Classic Rush, without Neil Pert

Watching Rush Limbaugh pompous at the Conservative Political Action Conference the other day, I was struck by two thoughts.

1. Sometimes you have to accept “pompous” as a verb. No word better describes the Rushter’s bloviating delivery of what, if you dissect it, was mainly nonsense, and warmed-over nonsense at that.

2. We may be witnessing the leading edge of a retreat of neo-conservatism.

Not its demise, more’s the pity. When the neo-cons and everything they hold dear collapsed, taking the economy with them, it probably didn’t affect the swing of the pendulum. The American voter has a weak memory but a strong sense of entitlement. In a few years, if his 401(k) is still in negative territory and retirement is receding like a mirage, he’ll spell “blame” O-B-A-M-A.
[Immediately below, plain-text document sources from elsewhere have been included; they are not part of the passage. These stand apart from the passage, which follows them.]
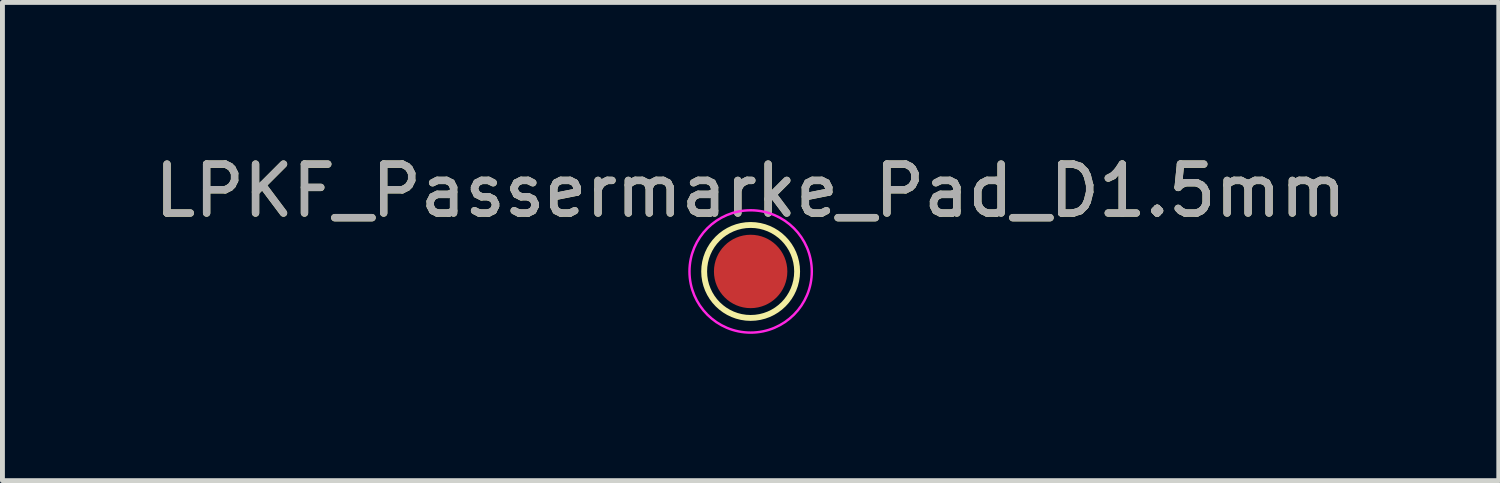
<source format=kicad_pcb>
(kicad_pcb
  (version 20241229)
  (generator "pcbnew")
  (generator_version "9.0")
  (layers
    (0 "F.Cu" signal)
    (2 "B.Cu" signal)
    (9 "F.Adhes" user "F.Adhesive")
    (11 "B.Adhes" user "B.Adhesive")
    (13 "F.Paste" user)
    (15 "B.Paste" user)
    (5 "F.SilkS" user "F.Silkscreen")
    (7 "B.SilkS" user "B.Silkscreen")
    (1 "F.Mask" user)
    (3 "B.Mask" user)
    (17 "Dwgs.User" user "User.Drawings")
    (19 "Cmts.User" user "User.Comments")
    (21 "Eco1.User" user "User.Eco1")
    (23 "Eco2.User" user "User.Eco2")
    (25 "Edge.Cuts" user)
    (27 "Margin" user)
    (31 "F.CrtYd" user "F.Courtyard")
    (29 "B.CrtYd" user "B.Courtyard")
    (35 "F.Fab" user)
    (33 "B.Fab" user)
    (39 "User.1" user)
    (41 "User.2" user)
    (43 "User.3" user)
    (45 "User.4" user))
  (footprint "LPKF_Passermarke_Pad_D1.5mm"
    (layer "F.Cu")
    (at 12.292 2.498)
    (property "Reference" "LPKF_Passermarke_Pad_D1.5mm" (at 0 -1.648 0) (layer "F.SilkS") (effects (font (size 1 1) (thickness 0.15))))
    (attr exclude_from_pos_files exclude_from_bom)
    (fp_circle (center 0 0) (end 0 0.95) (stroke (width 0.12) (type solid)) (fill no) (layer "F.SilkS"))
    (fp_circle (center 0 0) (end 1.25 0) (stroke (width 0.05) (type solid)) (fill no) (layer "F.CrtYd"))
    (fp_text user "${REFERENCE}" (at 0 -1.65 0) (layer "F.Fab") (effects (font (size 1 1) (thickness 0.15))))
    (pad "1" smd circle (at 0 0) (size 1.5 1.5) (layers "F.Cu" "F.Mask" "Eco1.User")))
  (gr_rect
    (start -3 -3)
    (end 27.583 6.773)
    (stroke (width 0.1) (type default))
    (fill no)
    (layer "Edge.Cuts")))
</source>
For now, though, it’s fun to watch the right scrabble for traction. Limbaugh’s CPAC reception was heartening and frightening at the same time. His speech—full disclosure: I could stomach only part of it—was Classic Rush, a burlesque of distortions, half-truths and manipulation.

For all that it pushed up my blood pressure, though, it was a joy to hear. One of the dangers of success is that you may begin to take yourself seriously. Rush shows every sign of believing in the infallibility of Rush, and we know what goeth before a fall.
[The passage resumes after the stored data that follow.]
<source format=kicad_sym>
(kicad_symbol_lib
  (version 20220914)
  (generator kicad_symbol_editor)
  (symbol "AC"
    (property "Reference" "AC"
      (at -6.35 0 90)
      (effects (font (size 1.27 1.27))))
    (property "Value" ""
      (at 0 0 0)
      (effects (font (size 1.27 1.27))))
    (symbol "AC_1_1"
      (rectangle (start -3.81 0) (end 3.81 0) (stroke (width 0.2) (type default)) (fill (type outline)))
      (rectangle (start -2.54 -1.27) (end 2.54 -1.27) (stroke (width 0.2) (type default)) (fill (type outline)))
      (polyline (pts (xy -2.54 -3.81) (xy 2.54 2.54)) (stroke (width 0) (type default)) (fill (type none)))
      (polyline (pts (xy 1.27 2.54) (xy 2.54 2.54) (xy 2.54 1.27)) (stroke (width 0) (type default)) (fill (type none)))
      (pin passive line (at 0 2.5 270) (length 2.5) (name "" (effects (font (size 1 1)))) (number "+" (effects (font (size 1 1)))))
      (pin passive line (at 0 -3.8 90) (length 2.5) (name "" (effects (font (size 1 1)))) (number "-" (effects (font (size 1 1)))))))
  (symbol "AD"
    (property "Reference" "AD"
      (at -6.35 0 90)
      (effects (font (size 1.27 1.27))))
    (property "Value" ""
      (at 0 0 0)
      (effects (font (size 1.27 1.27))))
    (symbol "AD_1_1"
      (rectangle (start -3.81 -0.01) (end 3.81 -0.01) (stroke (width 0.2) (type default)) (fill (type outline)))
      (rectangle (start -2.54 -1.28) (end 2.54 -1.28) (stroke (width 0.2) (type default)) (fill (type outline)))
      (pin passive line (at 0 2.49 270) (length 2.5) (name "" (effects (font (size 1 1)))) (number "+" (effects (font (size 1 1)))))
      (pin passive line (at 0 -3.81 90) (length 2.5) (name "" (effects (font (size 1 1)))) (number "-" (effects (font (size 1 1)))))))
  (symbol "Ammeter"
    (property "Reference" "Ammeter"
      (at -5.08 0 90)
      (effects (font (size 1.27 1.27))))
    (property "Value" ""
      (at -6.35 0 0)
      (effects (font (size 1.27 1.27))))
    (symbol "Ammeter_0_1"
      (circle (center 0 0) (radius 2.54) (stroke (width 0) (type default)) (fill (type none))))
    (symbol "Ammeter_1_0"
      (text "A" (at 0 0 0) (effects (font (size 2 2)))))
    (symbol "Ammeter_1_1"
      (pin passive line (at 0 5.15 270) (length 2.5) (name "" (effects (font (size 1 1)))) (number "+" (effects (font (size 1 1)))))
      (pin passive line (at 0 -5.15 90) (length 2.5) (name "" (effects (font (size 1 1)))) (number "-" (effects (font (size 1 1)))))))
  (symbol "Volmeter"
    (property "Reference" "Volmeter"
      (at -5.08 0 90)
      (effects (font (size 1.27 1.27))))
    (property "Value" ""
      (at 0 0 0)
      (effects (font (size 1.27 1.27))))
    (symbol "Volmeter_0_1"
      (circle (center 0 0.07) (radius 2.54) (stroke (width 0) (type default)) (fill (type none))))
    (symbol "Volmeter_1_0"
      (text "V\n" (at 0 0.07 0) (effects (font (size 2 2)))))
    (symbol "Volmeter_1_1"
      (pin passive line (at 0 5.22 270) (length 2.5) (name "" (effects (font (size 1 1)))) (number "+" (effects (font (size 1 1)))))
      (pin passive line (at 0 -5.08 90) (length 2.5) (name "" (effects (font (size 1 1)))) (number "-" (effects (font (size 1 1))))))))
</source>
That was the heartening part. Listening to him, I felt the same cautious optimism as when listening to Louisiana Gov. Bobby Jindal deliver the Republican response to Barack Obama’s speech the previous week: If he’s The Man, and those are The Ideas, Democrats should reign in perpetuity.
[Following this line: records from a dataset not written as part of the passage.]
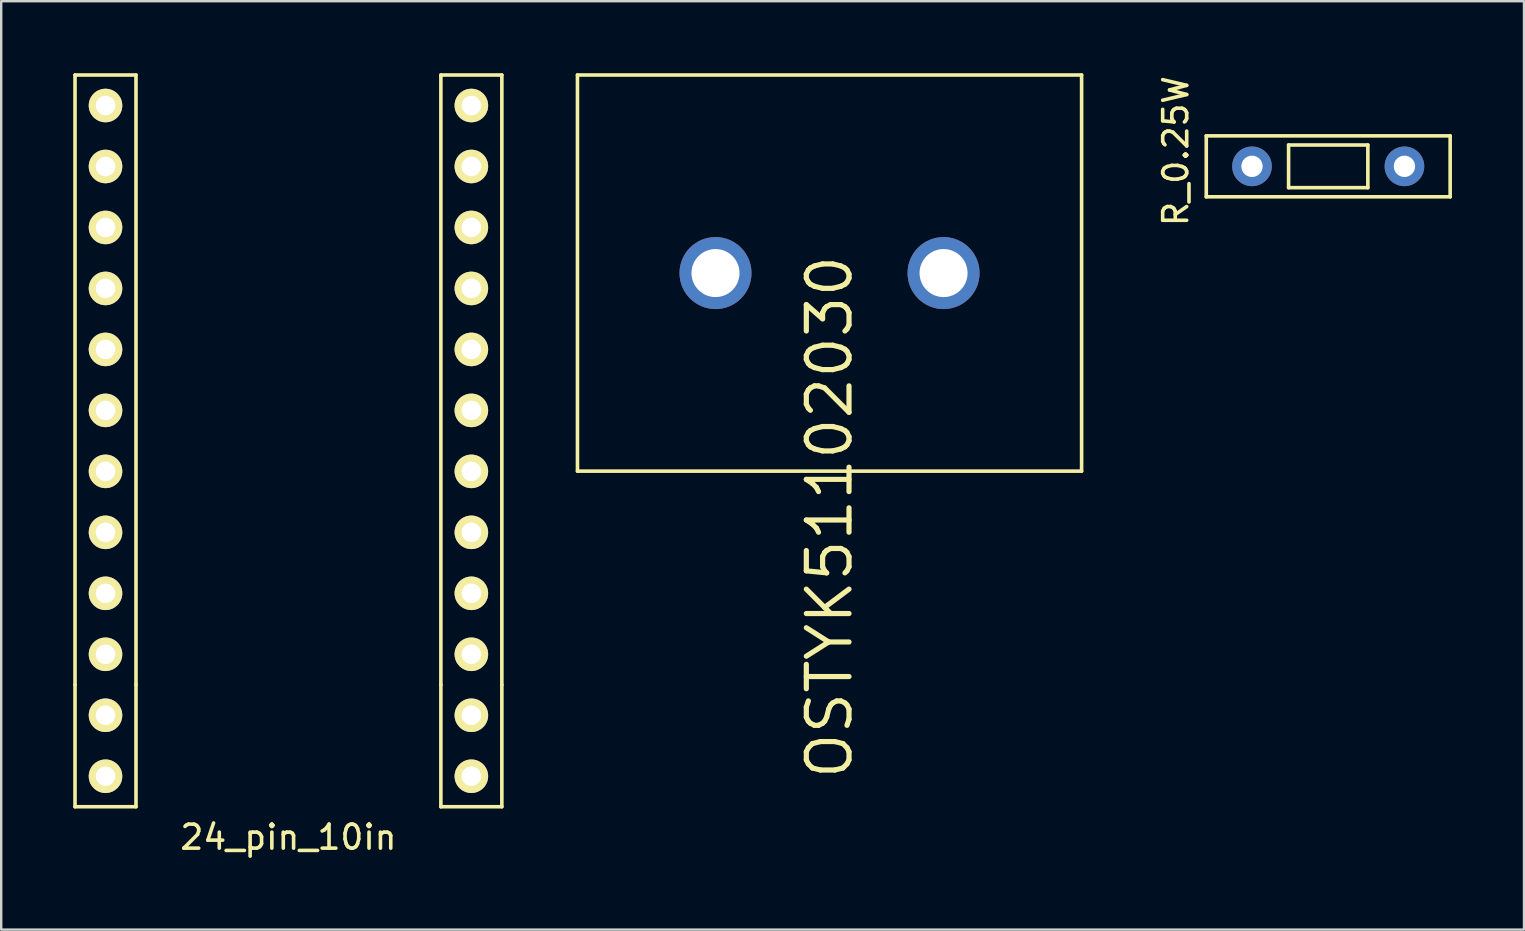
<source format=kicad_pcb>
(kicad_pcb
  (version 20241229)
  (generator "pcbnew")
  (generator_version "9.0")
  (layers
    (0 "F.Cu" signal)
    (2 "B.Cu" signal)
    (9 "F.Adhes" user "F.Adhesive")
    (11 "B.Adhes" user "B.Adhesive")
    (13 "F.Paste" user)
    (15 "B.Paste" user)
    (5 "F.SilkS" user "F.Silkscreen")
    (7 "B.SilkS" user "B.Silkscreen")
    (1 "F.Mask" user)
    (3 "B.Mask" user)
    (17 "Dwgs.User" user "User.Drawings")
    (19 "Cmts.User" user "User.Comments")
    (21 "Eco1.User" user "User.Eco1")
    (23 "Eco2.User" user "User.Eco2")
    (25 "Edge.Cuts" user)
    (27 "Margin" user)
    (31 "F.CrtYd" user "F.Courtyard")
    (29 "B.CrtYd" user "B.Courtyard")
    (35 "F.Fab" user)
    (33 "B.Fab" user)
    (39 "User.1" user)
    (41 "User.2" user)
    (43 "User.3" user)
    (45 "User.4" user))
  (footprint "24_pin_10in"
    (layer "F.Cu")
    (at 8.965 15.315)
    (property "Reference" "24_pin_10in" (at 0 16.51 0) (layer "F.SilkS") (effects (font (size 1 1) (thickness 0.15))))
    (attr through_hole)
    (fp_line (start -8.89 -15.24) (end -8.89 10.16) (stroke (width 0.15) (type solid)) (layer "F.SilkS"))
    (fp_line (start -8.89 -15.24) (end -6.35 -15.24) (stroke (width 0.15) (type solid)) (layer "F.SilkS"))
    (fp_line (start -8.89 10.16) (end -8.89 15.24) (stroke (width 0.15) (type solid)) (layer "F.SilkS"))
    (fp_line (start -8.89 15.24) (end -6.35 15.24) (stroke (width 0.15) (type solid)) (layer "F.SilkS"))
    (fp_line (start -6.35 10.16) (end -6.35 -15.24) (stroke (width 0.15) (type solid)) (layer "F.SilkS"))
    (fp_line (start -6.35 15.24) (end -6.35 10.16) (stroke (width 0.15) (type solid)) (layer "F.SilkS"))
    (fp_line (start 6.35 -15.24) (end 6.35 10.16) (stroke (width 0.15) (type solid)) (layer "F.SilkS"))
    (fp_line (start 6.35 -15.24) (end 8.89 -15.24) (stroke (width 0.15) (type solid)) (layer "F.SilkS"))
    (fp_line (start 6.35 10.16) (end 6.35 15.24) (stroke (width 0.15) (type solid)) (layer "F.SilkS"))
    (fp_line (start 6.35 15.24) (end 8.89 15.24) (stroke (width 0.15) (type solid)) (layer "F.SilkS"))
    (fp_line (start 8.89 10.16) (end 8.89 -15.24) (stroke (width 0.15) (type solid)) (layer "F.SilkS"))
    (fp_line (start 8.89 15.24) (end 8.89 10.16) (stroke (width 0.15) (type solid)) (layer "F.SilkS"))
    (pad "1" thru_hole circle (at -7.62 -13.97 270) (size 1.397 1.397) (drill 0.813) (layers "*.Cu" "*.Mask" "F.SilkS"))
    (pad "2" thru_hole circle (at 7.62 -13.97 270) (size 1.397 1.397) (drill 0.813) (layers "*.Cu" "*.Mask" "F.SilkS"))
    (pad "3" thru_hole circle (at -7.62 -11.43 270) (size 1.397 1.397) (drill 0.813) (layers "*.Cu" "*.Mask" "F.SilkS"))
    (pad "4" thru_hole circle (at 7.62 -11.43 270) (size 1.397 1.397) (drill 0.813) (layers "*.Cu" "*.Mask" "F.SilkS"))
    (pad "5" thru_hole circle (at -7.62 -8.89 270) (size 1.397 1.397) (drill 0.813) (layers "*.Cu" "*.Mask" "F.SilkS"))
    (pad "6" thru_hole circle (at 7.62 -8.89 270) (size 1.397 1.397) (drill 0.813) (layers "*.Cu" "*.Mask" "F.SilkS"))
    (pad "7" thru_hole circle (at -7.62 -6.35 270) (size 1.397 1.397) (drill 0.813) (layers "*.Cu" "*.Mask" "F.SilkS"))
    (pad "8" thru_hole circle (at 7.62 -6.35 270) (size 1.397 1.397) (drill 0.813) (layers "*.Cu" "*.Mask" "F.SilkS"))
    (pad "9" thru_hole circle (at -7.62 -3.81 270) (size 1.397 1.397) (drill 0.813) (layers "*.Cu" "*.Mask" "F.SilkS"))
    (pad "10" thru_hole circle (at 7.62 -3.81 270) (size 1.397 1.397) (drill 0.813) (layers "*.Cu" "*.Mask" "F.SilkS"))
    (pad "11" thru_hole circle (at -7.62 -1.27 270) (size 1.397 1.397) (drill 0.813) (layers "*.Cu" "*.Mask" "F.SilkS"))
    (pad "12" thru_hole circle (at 7.62 -1.27 270) (size 1.397 1.397) (drill 0.813) (layers "*.Cu" "*.Mask" "F.SilkS"))
    (pad "13" thru_hole circle (at -7.62 1.27 270) (size 1.397 1.397) (drill 0.813) (layers "*.Cu" "*.Mask" "F.SilkS"))
    (pad "14" thru_hole circle (at 7.62 1.27 270) (size 1.397 1.397) (drill 0.813) (layers "*.Cu" "*.Mask" "F.SilkS"))
    (pad "15" thru_hole circle (at -7.62 3.81 270) (size 1.397 1.397) (drill 0.813) (layers "*.Cu" "*.Mask" "F.SilkS"))
    (pad "16" thru_hole circle (at 7.62 3.81 270) (size 1.397 1.397) (drill 0.813) (layers "*.Cu" "*.Mask" "F.SilkS"))
    (pad "17" thru_hole circle (at -7.62 6.35 270) (size 1.397 1.397) (drill 0.813) (layers "*.Cu" "*.Mask" "F.SilkS"))
    (pad "18" thru_hole circle (at 7.62 6.35 270) (size 1.397 1.397) (drill 0.813) (layers "*.Cu" "*.Mask" "F.SilkS"))
    (pad "19" thru_hole circle (at -7.62 8.89 270) (size 1.397 1.397) (drill 0.813) (layers "*.Cu" "*.Mask" "F.SilkS"))
    (pad "20" thru_hole circle (at 7.62 8.89 270) (size 1.397 1.397) (drill 0.813) (layers "*.Cu" "*.Mask" "F.SilkS"))
    (pad "21" thru_hole circle (at -7.62 11.43 270) (size 1.397 1.397) (drill 0.813) (layers "*.Cu" "*.Mask" "F.SilkS"))
    (pad "22" thru_hole circle (at 7.62 11.43 270) (size 1.397 1.397) (drill 0.813) (layers "*.Cu" "*.Mask" "F.SilkS"))
    (pad "23" thru_hole circle (at -7.62 13.97 270) (size 1.397 1.397) (drill 0.813) (layers "*.Cu" "*.Mask" "F.SilkS"))
    (pad "24" thru_hole circle (at 7.62 13.97 270) (size 1.397 1.397) (drill 0.813) (layers "*.Cu" "*.Mask" "F.SilkS")))
  (footprint "OSTYK51102030"
    (layer "F.Cu")
    (at 31.505 8.325)
    (property "Reference" "OSTYK51102030" (at 0 10.16 90) (layer "F.SilkS") (effects (font (size 1.778 1.778) (thickness 0.216))))
    (attr through_hole)
    (fp_line (start -10.5 -8.25) (end 10.5 -8.25) (stroke (width 0.15) (type solid)) (layer "F.SilkS"))
    (fp_line (start -10.5 8.25) (end -10.5 -8.25) (stroke (width 0.15) (type solid)) (layer "F.SilkS"))
    (fp_line (start 10.5 -8.25) (end 10.5 8.25) (stroke (width 0.15) (type solid)) (layer "F.SilkS"))
    (fp_line (start 10.5 8.25) (end -10.5 8.25) (stroke (width 0.15) (type solid)) (layer "F.SilkS"))
    (pad "1" thru_hole circle (at -4.75 0) (size 3 3) (drill 2) (layers "*.Cu" "*.Mask"))
    (pad "2" thru_hole circle (at 4.75 0) (size 3 3) (drill 2) (layers "*.Cu" "*.Mask")))
  (footprint "R_0.25W"
    (layer "F.Cu")
    (at 52.278 3.879)
    (property "Reference" "R_0.25W" (at -6.35 -0.635 90) (layer "F.SilkS") (effects (font (size 1 1) (thickness 0.15))))
    (attr through_hole)
    (fp_line (start -5.08 -1.27) (end -5.08 1.27) (stroke (width 0.15) (type solid)) (layer "F.SilkS"))
    (fp_line (start -5.08 1.27) (end 5.08 1.27) (stroke (width 0.15) (type solid)) (layer "F.SilkS"))
    (fp_line (start -1.651 -0.889) (end -1.651 0.889) (stroke (width 0.15) (type solid)) (layer "F.SilkS"))
    (fp_line (start 1.651 -0.889) (end -1.651 -0.889) (stroke (width 0.15) (type solid)) (layer "F.SilkS"))
    (fp_line (start 1.651 -0.889) (end 1.651 0.889) (stroke (width 0.15) (type solid)) (layer "F.SilkS"))
    (fp_line (start 1.651 0.889) (end -1.651 0.889) (stroke (width 0.15) (type solid)) (layer "F.SilkS"))
    (fp_line (start 5.08 -1.27) (end -5.08 -1.27) (stroke (width 0.15) (type solid)) (layer "F.SilkS"))
    (fp_line (start 5.08 1.27) (end 5.08 -1.27) (stroke (width 0.15) (type solid)) (layer "F.SilkS"))
    (pad "1" thru_hole circle (at -3.175 0) (size 1.651 1.651) (drill 0.889) (layers "*.Cu" "*.Mask"))
    (pad "2" thru_hole circle (at 3.175 0) (size 1.651 1.651) (drill 0.889) (layers "*.Cu" "*.Mask")))
  (gr_rect
    (start -3 -3)
    (end 60.433 35.673)
    (stroke (width 0.1) (type default))
    (fill no)
    (layer "Edge.Cuts")))
</source>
The frightening part was that Limbaugh’s audience didn’t exit early and laughing. From what I could see, they lapped it up.

OK, he was talking to the way-right base, a group former DNC chair Howard Dean estimates is no more than 15 percent of the population.

Still, his speech—the part I heard, anyway—was wackanoid conservative crap, as was former U.N. Ambassador John Bolton’s address. (TheYoungTurks.com nailed that, referring to CPAC as Crazy People Are Coming and reporting that Bolton “tried to up the fear quotient in the room by raising the prospect of an Iranian-sent nuclear attack: ‘It’s [a] tiny [threat] compared to the Soviet Union,’ Bolton said, ‘but is the loss of one American city—pick one at random: Chicago—is that a tiny threat?’ The audience erupted in cheers and laughter at the idea of Obama’s home city being obliterated.”)

So: Full-on crazitude, the most egregious and baseless collection of bull pucky uttered in the name of freedom since Joe McCarthy died—and the true conservatives ate it on toast.

Perhaps to temper the Wild-Eyed Crazy image all but the most demented of them must have noticed was going over the airwaves, the CPAC heavies also rang in a new face at the dais. Thirteen-year-old Jonathan Krohn delivered a creepy defense of conservatism that made the hair on the back of my neck stand up and set my child-abuse detector clanging.

You can find that on YouTube, and Wikipedia will yield a bio noting, among other things, that Jonathan’s mother is a drama teacher, that he’s performed onstage since he was 8, has appeared on Broadway as Michael Banks in Mary Poppins, played John Darling in Peter Pan and has acted in Wizard of Oz, Tom Sawyer and The Jungle Book. He’s had more stage time than Ryan Seacrest.

Which doesn’t change an important point: The most relevant and rational speech at CPAC was made by a person still awaiting his first pubic hair.